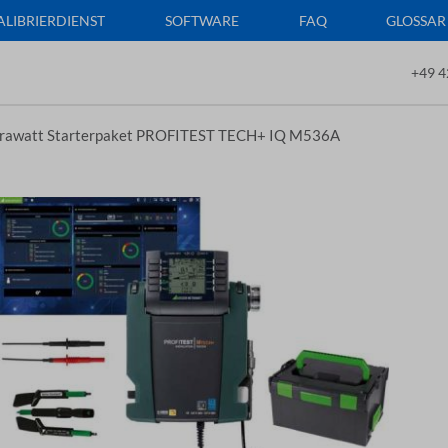
ALIBRIERDIENST
SOFTWARE
FAQ
GLOSSAR
+49 4
rawatt Starterpaket PROFITEST TECH+ IQ M536A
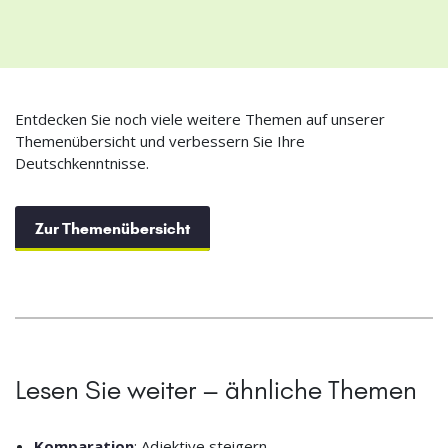
Entdecken Sie noch viele weitere Themen auf unserer
Themenübersicht und verbessern Sie Ihre
Deutschkenntnisse.
Zur Themenübersicht
Lesen Sie weiter – ähnliche Themen
Komparation
: Adjektive steigern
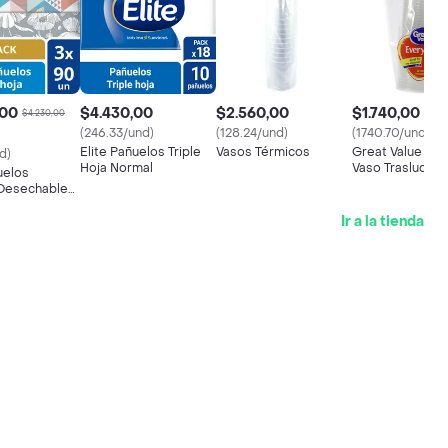
,00
$4.430,00
$2.560,00
$1.740,00
$4.230,00
(246.33/und)
(128.24/und)
(1740.70/und)
Elite Pañuelos Triple
Vasos Térmicos
Great Value Eve
d)
Hoja Normal
Vaso Traslucido
uelos
 Desechables
oble Hoja
Ir a la tienda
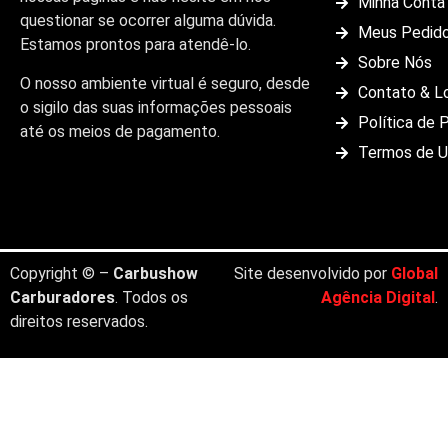
Minha Conta
questionar se ocorrer alguma dúvida.
Meus Pedid
Estamos prontos para atendê-lo.
Sobre Nós
O nosso ambiente virtual é seguro, desde
Contato & L
o sigilo das suas informações pessoais
Política de 
até os meios de pagamento.
Termos de 
Copyright © –
Carbushow
Site desenvolvido por
Global
Carburadores
. Todos os
Agência Digital
.
direitos reservados.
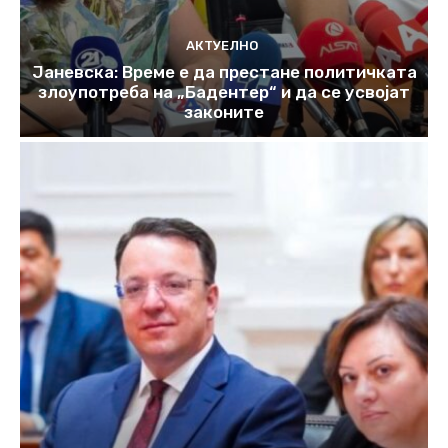
АКТУЕЛНО
Јаневска: Време е да престане политичката
злоупотреба на „Бадентер“ и да се усвојат
законите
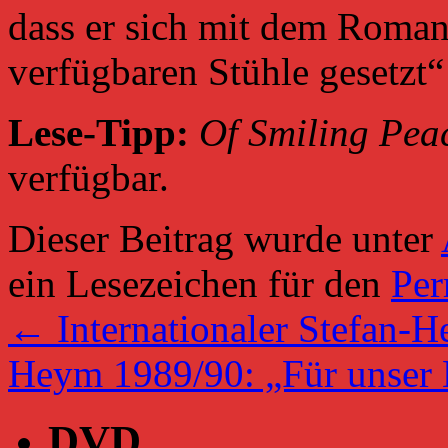
dass er sich mit dem Roman
verfügbaren Stühle gesetzt“
Lese-Tipp:
Of Smiling Pea
verfügbar.
Dieser Beitrag wurde unter
ein Lesezeichen für den
Per
←
Internationaler Stefan-
Heym 1989/90: „Für unser
DVD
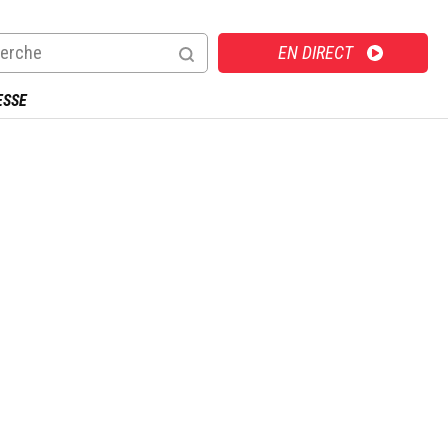
Direct
EN DIRECT
ESSE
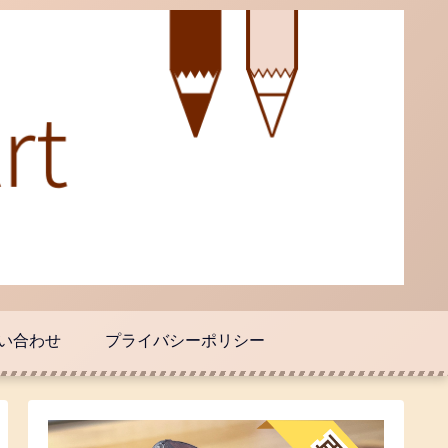
い合わせ
プライバシーポリシー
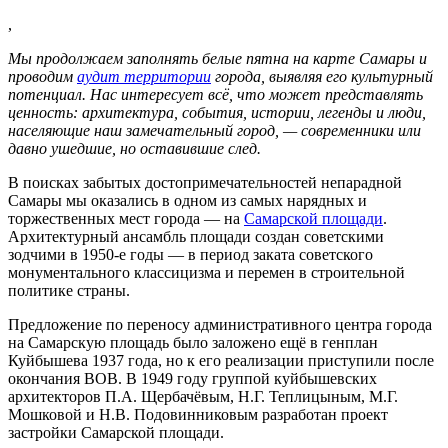
,
Мы продолжаем заполнять белые пятна на карте Самары и
проводим
аудит территории
города, выявляя его культурный
потенциал. Нас интересует всё, что может представлять
ценность: архитектура, события, истории, легенды и люди,
населяющие наш замечательный город, — современники или
давно ушедшие, но оставившие след.
В поисках забытых достопримечательностей непарадной
Самары мы оказались в одном из самых нарядных и
торжественных мест города — на
Самарской площади
.
Архитектурный ансамбль площади создан советскими
зодчими в 1950-е годы — в период заката советского
монументального классицизма и перемен в строительной
политике страны.
Предложение по переносу административного центра города
на Самарскую площадь было заложено ещё в генплан
Куйбышева 1937 года, но к его реализации приступили после
окончания ВОВ. В 1949 году группой куйбышевских
архитекторов П.А. Щербачёвым, Н.Г. Теплицыным, М.Г.
Мошковой и Н.В. Подовинниковым разработан проект
застройки Самарской площади.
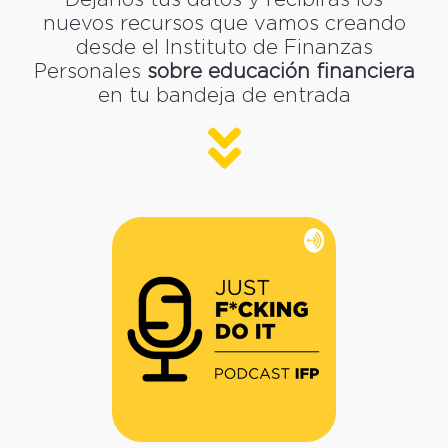
Déjanos tus datos y recibirás los
nuevos recursos que vamos creando
desde el Instituto de Finanzas
Personales
sobre educación financiera
en tu bandeja de entrada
———
## WHAT THE EXERCISE ASKS
From the line with "Heym 1989/90: „Für unser" down to the last line of the records above, restate each line verbatim, passing over any picture.

## REPLY
Heym 1989/90: „Für unser
DVD
Direct
EN DIRECT
ESSE
い合わせ
プライバシーポリシー
,
Мы продолжаем заполнять белые пятна на карте Самары и
проводим
аудит территории
города, выявляя его культурный
потенциал. Нас интересует всё, что может представлять
ценность: архитектура, события, истории, легенды и люди,
населяющие наш замечательный город, — современники или
давно ушедшие, но оставившие след.
В поисках забытых достопримечательностей непарадной
Самары мы оказались в одном из самых нарядных и
торжественных мест города — на
Самарской площади
.
Архитектурный ансамбль площади создан советскими
зодчими в 1950-е годы — в период заката советского
монументального классицизма и перемен в строительной
политике страны.
Предложение по переносу административного центра города
на Самарскую площадь было заложено ещё в генплан
Куйбышева 1937 года, но к его реализации приступили после
окончания ВОВ. В 1949 году группой куйбышевских
архитекторов П.А. Щербачёвым, Н.Г. Теплицыным, М.Г.
Мошковой и Н.В. Подовинниковым разработан проект
застройки Самарской площади.
Déjanos tus datos y recibirás los
nuevos recursos que vamos creando
desde el Instituto de Finanzas
Personales
sobre educación financiera
en tu bandeja de entrada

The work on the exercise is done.